The government’s decision to postpone the 2015 business rates revaluation until 2017 is another blow to the already struggling high street with businesses now expected to pay rates based on “top of the market 2008 rents” for a further two years. It is a major blow, regardless of how this is dressed up by politicians as I can’t see how the postponement is of any benefit to businesses, under any guise.

Business rates are already far too high and are a cause of hardship and vacancies in the high street, because bills are based upon pre-recession rents. Businesses have already waited too long for the rating system to adjust to the state of the economy and to make them wait a further two years will cause much further hardship to the economy.

The 2015 revaluation would have been based on rental values as at 1st April 2013 and in essence when rent levels were depressed and probably at rock bottom. It would therefore have provided an opportunity to reduce rating assessments and rates liabilities for businesses in the region to take account of these falls in rents, and provide much needed respite for hard pressed businesses.

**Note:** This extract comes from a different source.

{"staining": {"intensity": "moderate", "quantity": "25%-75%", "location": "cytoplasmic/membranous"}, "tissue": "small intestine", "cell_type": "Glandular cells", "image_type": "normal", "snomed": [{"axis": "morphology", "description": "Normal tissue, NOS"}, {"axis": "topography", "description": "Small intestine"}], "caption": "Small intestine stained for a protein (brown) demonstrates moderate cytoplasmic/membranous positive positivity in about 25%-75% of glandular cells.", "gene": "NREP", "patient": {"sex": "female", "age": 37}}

Having worked with the Lancashire Evening Post to raise our concerns over the impact on local business, their own research into the effects on Preston alone generated some startling facts and figures. It is claimed that the move is set to cost the City’s firms an estimated £13m by delaying the revaluation – vital funds which could have been used to inject back into the business and the economy. Preston council currently collects £65m from businesses for their rates bills and if this was reduced by the 20% outlined in the original revaluation plans, it would have saved a staggering £13m in Preston alone.